Aim of the exercise:
Write out every line of the text in the material below precisely as it appears, leaving out the pictures.
─── Data to process ───
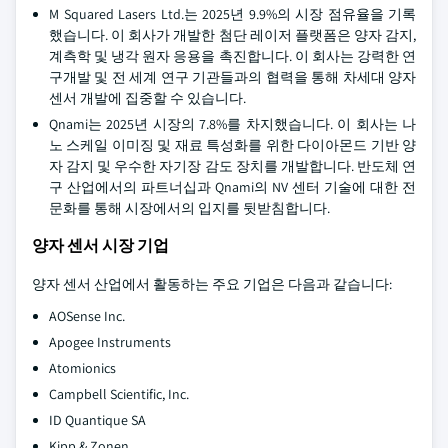
M Squared Lasers Ltd.는 2025년 9.9%의 시장 점유율을 기록
했습니다. 이 회사가 개발한 첨단 레이저 플랫폼은 양자 감지,
계측학 및 냉각 원자 응용을 촉진합니다. 이 회사는 강력한 연
구개발 및 전 세계 연구 기관들과의 협력을 통해 차세대 양자
센서 개발에 집중할 수 있습니다.
Qnami는 2025년 시장의 7.8%를 차지했습니다. 이 회사는 나
노 스케일 이미징 및 재료 특성화를 위한 다이아몬드 기반 양
자 감지 및 우수한 자기장 감도 장치를 개발합니다. 반도체 연
구 산업에서의 파트너십과 Qnami의 NV 센터 기술에 대한 전
문화를 통해 시장에서의 입지를 뒷받침합니다.
양자 센서 시장 기업
양자 센서 산업에서 활동하는 주요 기업은 다음과 같습니다:
AOSense Inc.
Apogee Instruments
Atomionics
Campbell Scientific, Inc.
ID Quantique SA
Kipp & Zonen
───
Reply:
M Squared Lasers Ltd.는 2025년 9.9%의 시장 점유율을 기록
했습니다. 이 회사가 개발한 첨단 레이저 플랫폼은 양자 감지,
계측학 및 냉각 원자 응용을 촉진합니다. 이 회사는 강력한 연
구개발 및 전 세계 연구 기관들과의 협력을 통해 차세대 양자
센서 개발에 집중할 수 있습니다.
Qnami는 2025년 시장의 7.8%를 차지했습니다. 이 회사는 나
노 스케일 이미징 및 재료 특성화를 위한 다이아몬드 기반 양
자 감지 및 우수한 자기장 감도 장치를 개발합니다. 반도체 연
구 산업에서의 파트너십과 Qnami의 NV 센터 기술에 대한 전
문화를 통해 시장에서의 입지를 뒷받침합니다.
양자 센서 시장 기업
양자 센서 산업에서 활동하는 주요 기업은 다음과 같습니다:
AOSense Inc.
Apogee Instruments
Atomionics
Campbell Scientific, Inc.
ID Quantique SA
Kipp & Zonen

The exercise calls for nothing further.